You always start from the first and second law of thermodynamics, i.e.,
\mathrm{d}U=T \mathrm{d} S-p \mathrm{d} V+\mu \mathrm{d} N.
Here, U is the internal energy, T the temperature, S the entropy, p the pressure, V the volume, \mu the chemical potential, and N a (conserved!) particle-number like quantity. In nonrelativistic physics often you can take N as the particle number itself, while in non-relativistic physics usually there are only conserved charges like elecctric charge, net-baryon number, etc. Here, we just consider the case of one such particle-number like quantities and thus only one chemical potential. The generalization to more variables is straight forward.
The above equation shows that the "natural" independent variables for the internal energy are S, V, and N. Since by construction \mathrm{d} U is a total differential, you read off relations like
\left (\frac{\partial U}{\partial S} \right)_{V,N}=T.
Here, the variables listed in the subscript indicate which variables have to be kept constant when differentiating. It's pretty important in this business to keep track of what's left constant when taking partial derivatives of the various quantities. Since from U you can derive other quantities by taking partial derivatives one calls U a thermodynamical potential, and which other quantities you get by taking derivatives in the most straight-forward way is determined by what are the "natural" independent quantities to use as explained above.
Let's now look at the entropy. From the equation above we get
\mathrm{d} S=\frac{1}{T} \mathrm{d} U+\frac{p}{T} \mathrm{d} V-\frac{\mu}{T} \mathrm{d}N.
The "natural" independent variables to be used together with the entropy are thus U, V, and N, and the corresponding partial derivatives wrt. to one of these three variables (keeping precisely the other two fixed) are the coefficients in front of the differentials. Again we use the argument that S is a state variable and thus \mathrm{d} S is a total differential. For the following it's convenient to introduce new variables, namely
\beta=1/T, \quad \alpha=\mu/T.
Then we have
\mathrm{d} S=\beta \mathrm{d} U+\frac{p}{T} \mathrm{d} V -\alpha \mathrm{d} N.

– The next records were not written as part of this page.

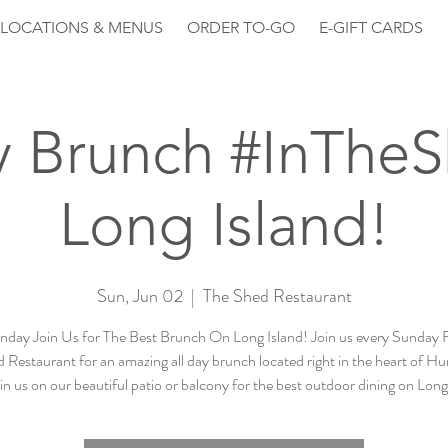
LOCATIONS & MENUS
ORDER TO-GO
E-GIFT CARDS
 Brunch #InThe
Long Island!
Sun, Jun 02
  |  
The Shed Restaurant
nday Join Us for The Best Brunch On Long Island! Join us every Sunday 
 Restaurant for an amazing all day brunch located right in the heart of Hu
n us on our beautiful patio or balcony for the best outdoor dining on Long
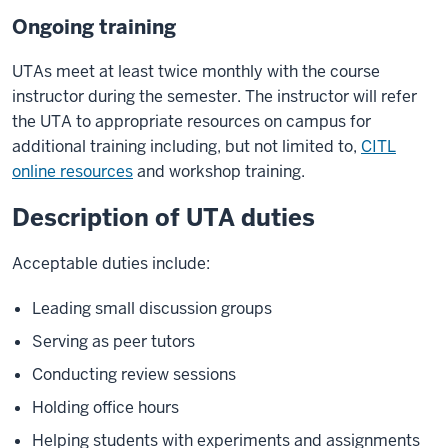
Ongoing training
UTAs meet at least twice monthly with the course
instructor during the semester. The instructor will refer
the UTA to appropriate resources on campus for
additional training including, but not limited to,
CITL
online resources
and workshop training.
Description of UTA duties
Acceptable duties include:
Leading small discussion groups
Serving as peer tutors
Conducting review sessions
Holding office hours
Helping students with experiments and assignments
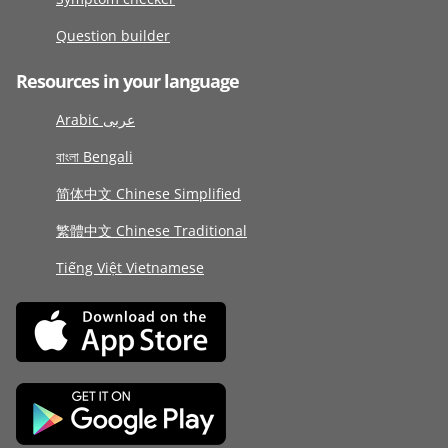
Question builder
Resources in your language
Arabic عربى
বাংলা Bengali
简体中文 Chinese Simplified
繁體中文 Chinese Traditional
Tiếng Việt Vietnamese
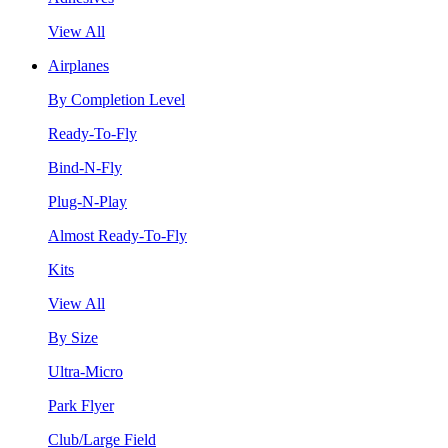
View All
Airplanes
By Completion Level
Ready-To-Fly
Bind-N-Fly
Plug-N-Play
Almost Ready-To-Fly
Kits
View All
By Size
Ultra-Micro
Park Flyer
Club/Large Field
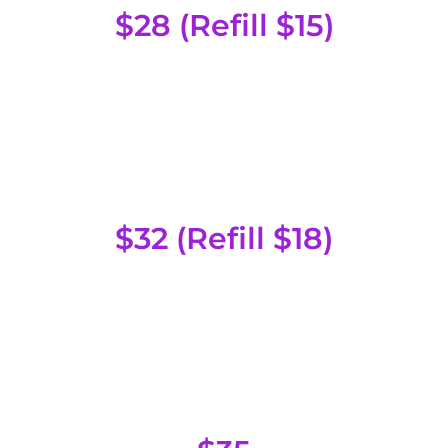
$28 (Refill $15)
Special Head
$32 (Refill $18)
Fruit Head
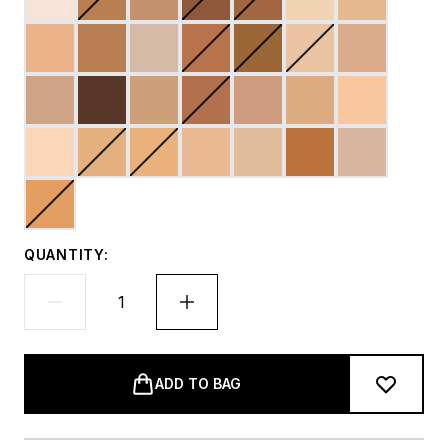
QUANTITY:
ADD TO BAG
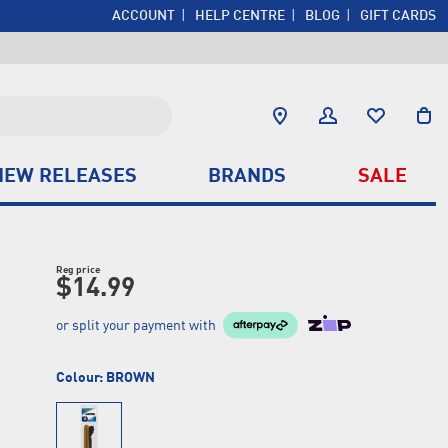
ACCOUNT
HELP CENTRE
BLOG
GIFT CARDS
NEW RELEASES
BRANDS
SALE
Reg price
$14.99
or split your payment with
Colour:
BROWN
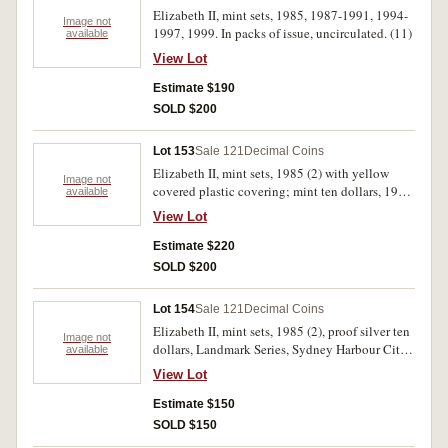
Elizabeth II, mint sets, 1985, 1987-1991, 1994-
Image not
1997, 1999. In packs of issue, uncirculated. (11)
available
View Lot
Estimate $190
SOLD $200
Lot 153
Sale 121
Decimal Coins
Elizabeth II, mint sets, 1985 (2) with yellow
Image not
covered plastic covering; mint ten dollars, 1982
available
(4) Commonwealth Games, 1985 (2), 1986,
View Lot
1987, 1988 (2) State series; proof five dollars,
1988 Parliament House; Perth Mint, one ounce
Estimate $220
silver kookaburra, 1997; together with historic
SOLD $200
medals, State Savings Bank of Victoria, Captain
Cook, 1970, in silver (38mm) (C.1970/21) (3);
Lot 154
Sale 121
Decimal Coins
Great Britain, 1997, coloured silver medal,
Elizabeth II, mint sets, 1985 (2), proof silver ten
(38mm) (2) Princess Diana. Uncirculated - FDC.
Image not
dollars, Landmark Series, Sydney Harbour City
available
(19)
1997; proof silver one dollar, Subscription
View Lot
Series, New Parliament House 1998; mint one
dollars, Waltzing Matilda 1995C (6), S (3), The
Estimate $150
Last Anzacs 1999B (3), 1999C (3), (dual set) (3),
SOLD $150
M (3), S (3), Olymphilex 2000C; PNCs, Year of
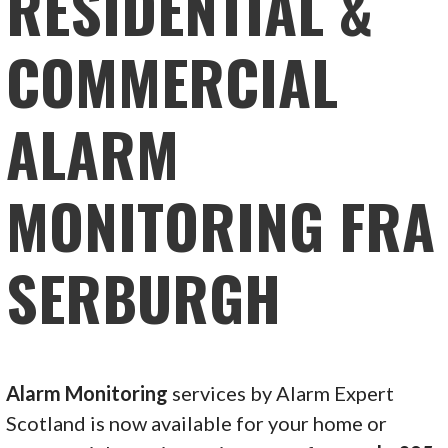
RESIDENTIAL &
COMMERCIAL
ALARM
MONITORING FRA
SERBURGH
Alarm Monitoring
services by Alarm Expert
Scotland is now available for your home or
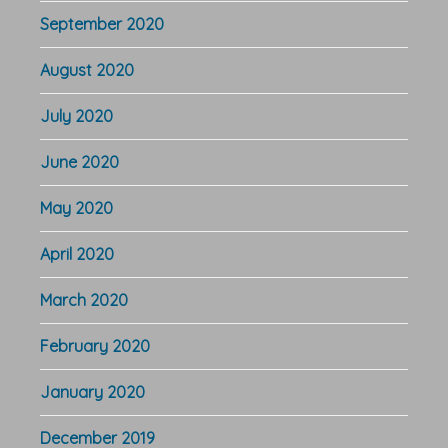
September 2020
August 2020
July 2020
June 2020
May 2020
April 2020
March 2020
February 2020
January 2020
December 2019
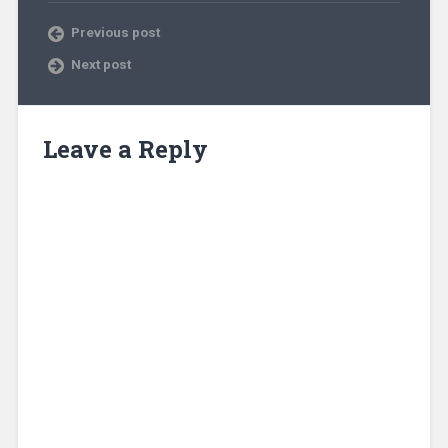
Previous post
Next post
Leave a Reply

With a Legendre transformation you define new quantities such that other variables become the "natural" independent variables. Let's start with the first example. You are supposed to find a Legendre transformation of S such that the natural quantities become (\beta,V,N). Now, for the enropy V and N are already natural variables, but not \beta, but we have the relation
\beta=\left (\frac{\partial S}{\partial U} \right )_{V,N}.
Now to make \beta a natural variable of another quantitiy, you simply have to define the new quantity as
X=S-\beta U
Then from the above given differential you have
\mathrm{d} X=\mathrm{d} S - \mathrm{d}(\beta U)=\mathrm{d} S - U \mathrm{d} \beta-\beta \mathrm{d}U = \frac{p}{T} \mathrm{d} V-\alpha \mathrm{d} N-U \mathrm{d} \beta.
Now obviously the natural variables for X are indeed (\beta,V,N).
As next step you want still a new quantity such that the natural variables are \beta,V,N. Now you read off the last equation
\left (\frac{\partial X}{\partial N} \right)_{\beta,V}=-\alpha.
Thus, by another Legendre transform you see that the searched quantity must be
\Omega=X+\alpha N=S-\beta U+\alpha N
since this leads to
\mathrm{d} \Omega=\frac{p}{T} \mathrm{d} V+N \mathrm{d} \alpha-U \mathrm{d} \beta.
That's the grand-canonical potential with the natural independent variables V, \quad \beta, \quad \alpha.